Cette approche musicale originale ne prend pas le spectateur par la main en en rajoutant dans l’effet choc et suggère une horreur moins viscérale qu’intellectuelle. Une horreur qui naît d’un décalage ironique qui sera, pour les années à venir, une des signatures du compositeur. Surtout, au contraire d’une musique empathique qui accompagne les réactions du public et, dans une certaine mesure les dicte, la partition crée une distance vis à vis des actions représentées et des personnages, refusant au spectateur le confort de l’identification.

 

Les rares fois où Franju a recours à la caméra subjective, il montre la vision partielle, brouillée d’un personnage : les phares dans la nuit qui n’illuminent la route que sur une faible distance, le plan flouté lors du réveil d’Edna lorsque celle-ci voit Christiane sans son masque.

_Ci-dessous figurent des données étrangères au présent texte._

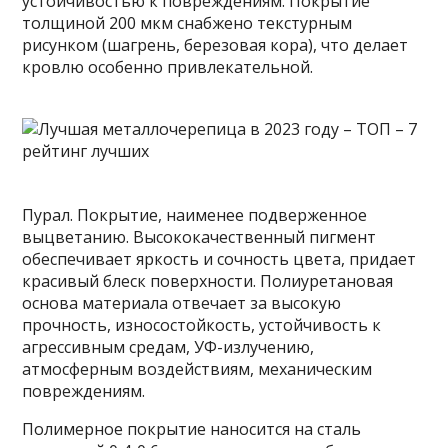
устойчивостью к повреждениям. Покрытие
толщиной 200 мкм снабжено текстурным
рисунком (шагрень, березовая кора), что делает
кровлю особенно привлекательной.
Пурал. Покрытие, наименее подверженное
выцветанию. Высококачественный пигмент
обеспечивает яркость и сочность цвета, придает
красивый блеск поверхности. Полиуретановая
основа материала отвечает за высокую
прочность, износостойкость, устойчивость к
агрессивным средам, УФ-излучению,
атмосферным воздействиям, механическим
повреждениям.
Полимерное покрытие наносится на сталь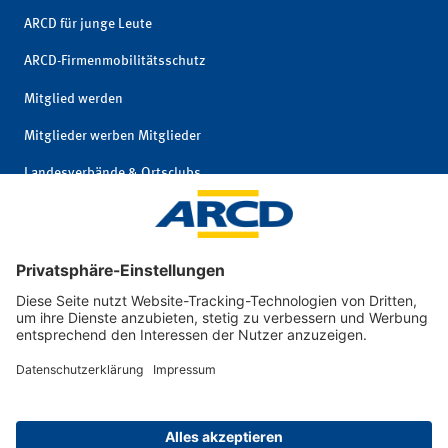
ARCD für junge Leute
ARCD-Firmenmobilitätsschutz
Mitglied werden
Mitglieder werben Mitglieder
Landesverbände & Ortsclubs
Mitgliedschaft kündigen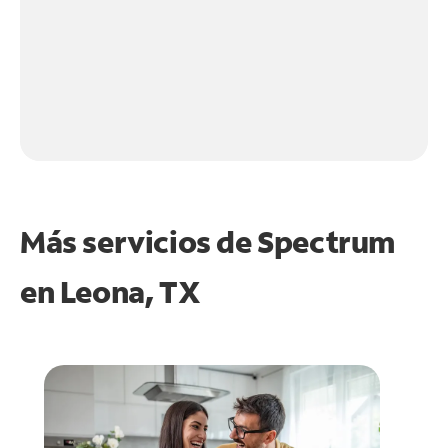
Más servicios de Spectrum
en
Leona, TX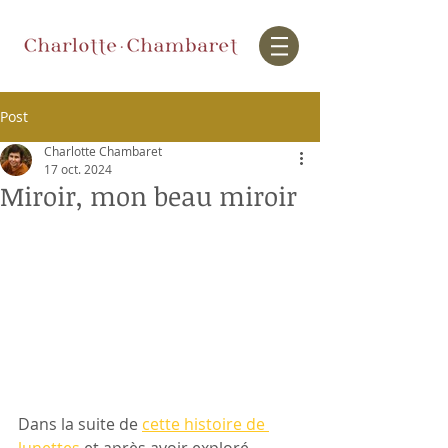
Post
Charlotte Chambaret
17 oct. 2024
Miroir, mon beau miroir
Dans la suite de 
cette histoire de 
lunettes
 et après avoir exploré 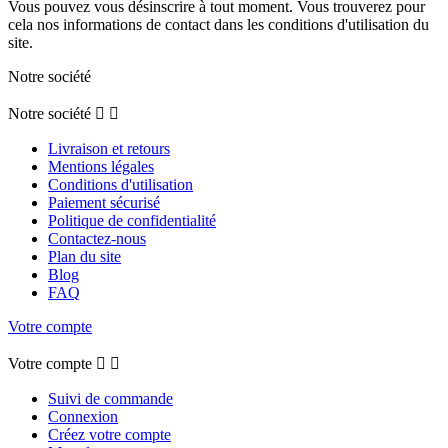
Vous pouvez vous désinscrire à tout moment. Vous trouverez pour
cela nos informations de contact dans les conditions d'utilisation du
site.
Notre société
Notre société


Livraison et retours
Mentions légales
Conditions d'utilisation
Paiement sécurisé
Politique de confidentialité
Contactez-nous
Plan du site
Blog
FAQ
Votre compte
Votre compte


Suivi de commande
Connexion
Créez votre compte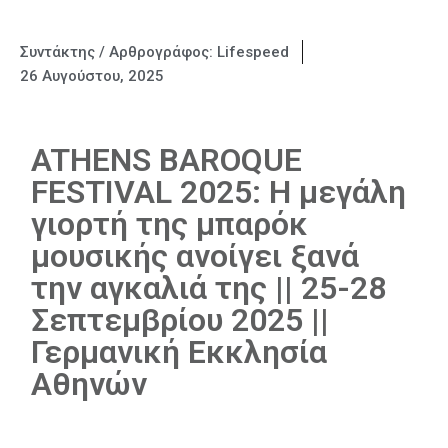
Συντάκτης / Αρθρογράφος:
Lifespeed
26 Αυγούστου, 2025
ATHENS BAROQUE
FESTIVAL 2025: Η μεγάλη
γιορτή της μπαρόκ
μουσικής ανοίγει ξανά
την αγκαλιά της || 25-28
Σεπτεμβρίου 2025 ||
Γερμανική Εκκλησία
Αθηνών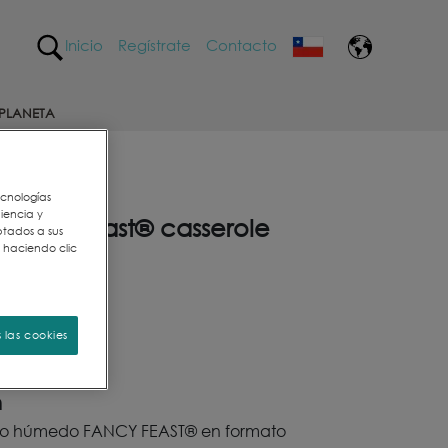
Inicio
Regístrate
Contacto
PLANETA
ecnologías
iencia y
Fancy Feast® casserole
ptados a sus
almón
s haciendo clic
sponibles
 las cookies
n
to húmedo FANCY FEAST® en formato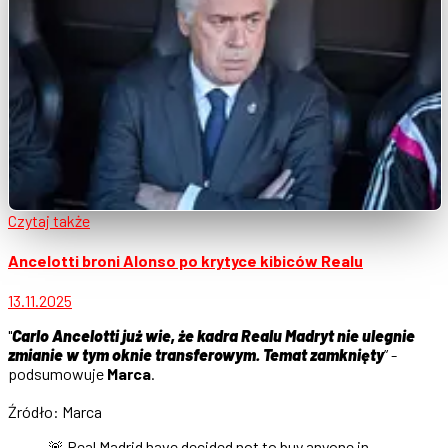
Czytaj także
Ancelotti broni Alonso po krytyce kibiców Realu
13.11.2025
"
Carlo Ancelotti już wie, że kadra Realu Madryt nie ulegnie
zmianie w tym oknie transferowym. Temat zamknięty
” -
podsumowuje
Marca
.
Źródło: Marca
🚨 Real Madrid have decided not to buy anyone in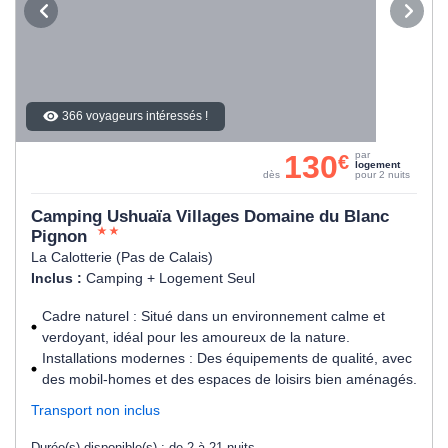
366 voyageurs intéressés !
130
par
€
logement
dès
pour 2 nuits
Camping Ushuaïa Villages Domaine du Blanc
Pignon
La Calotterie (Pas de Calais)
Inclus :
Camping + Logement Seul
Cadre naturel : Situé dans un environnement calme et
verdoyant, idéal pour les amoureux de la nature.
Installations modernes : Des équipements de qualité, avec
des mobil-homes et des espaces de loisirs bien aménagés.
Transport non inclus
Durée(s) disponible(s) :
de 2 à 21 nuits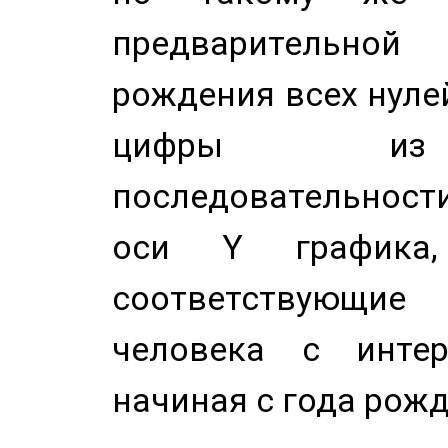
предварительной
рождения всех нуле
цифры из 
последовательност
оси Y график
соответствующи
человека с инте
начиная с года рожд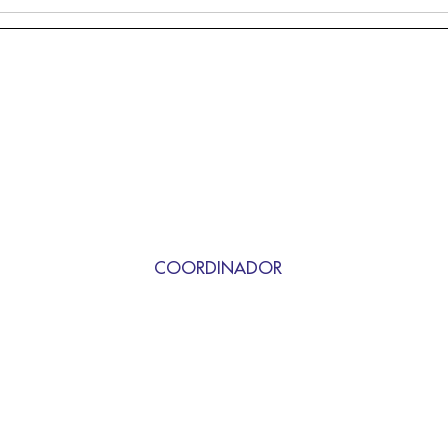
COORDINADOR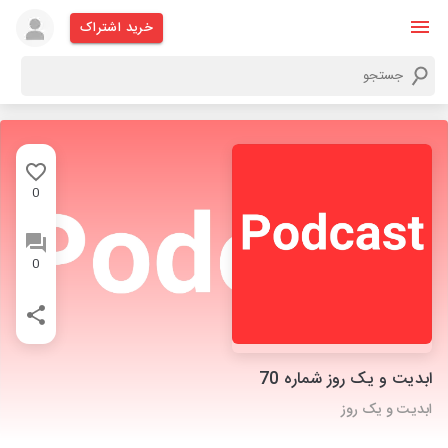
خرید اشتراک
0
0
ابدیت و یک روز شماره 70
ابدیت و یک روز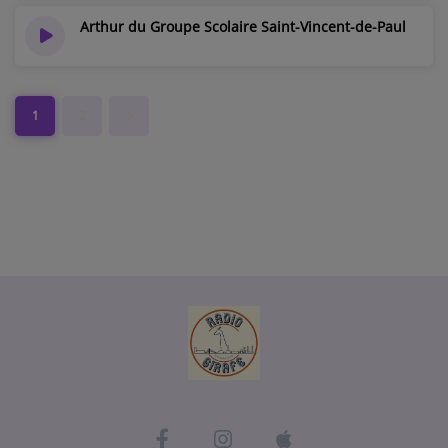
Arthur du Groupe Scolaire Saint-Vincent-de-Paul
1
2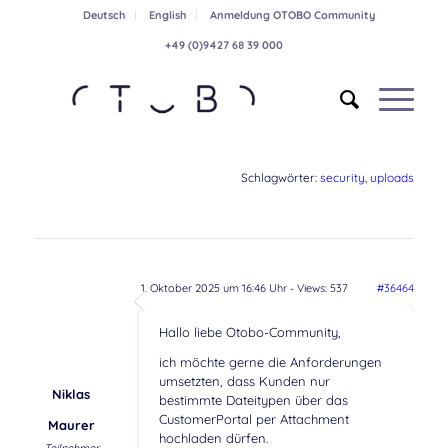
Deutsch
English
Anmeldung OTOBO Community
+49 (0)9427 68 39 000
Schlagwörter:
security
,
uploads
1. Oktober 2025 um 16:46 Uhr
- Views: 537
#36464
Hallo liebe Otobo-Community,
ich möchte gerne die Anforderungen
umsetzten, dass Kunden nur
Niklas
bestimmte Dateitypen über das
CustomerPortal per Attachment
Maurer
hochladen dürfen.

Seul le spectateur accède au point de vue omniscient et c’est dans cette solitude qu’il fait l’expérience de l’horreur du film. Le metteur en scène lui présente une effrayante vue en coupe des différentes sphères de l’action, et il est le seul à toutes les appréhender. Franju se rappelait ainsi lors d’une interview que le film le plus effrayant qu’il avait jamais vu était un film médical consacré à une trépanation. Il analysait ainsi la source de son effroi, alors même que le médecin dans le film expliquait que le cerveau était indolore : « Ce qui fait que c’est véritablement de l’horreur, c’est que la souffrance du spectateur est sans partage. Bien sûr, si on voyait le patient souffrir, ce serait équilibré, mais pas du tout, alors, c’est terrible ! »

 

Franju nous place dans cette position suprêmement inconfortable tout au long de son film. Aucun héros ne viendra mettre au grand jour toute l’affaire et c’est dans une séquence toute surréaliste que le film s’achève marquée, à l’image, par un retour à l’obscurité initiale (celle de la scène d’ouverture) et, dans la musique, par une reprise des accords dissonants qui lui servaient d’ouverture et qui accompagnaient la mort d’Edna. Jarre, en accord complet avec son sujet, nous refusait une résolution réconfortante et signait là son premier chef d’œuvre.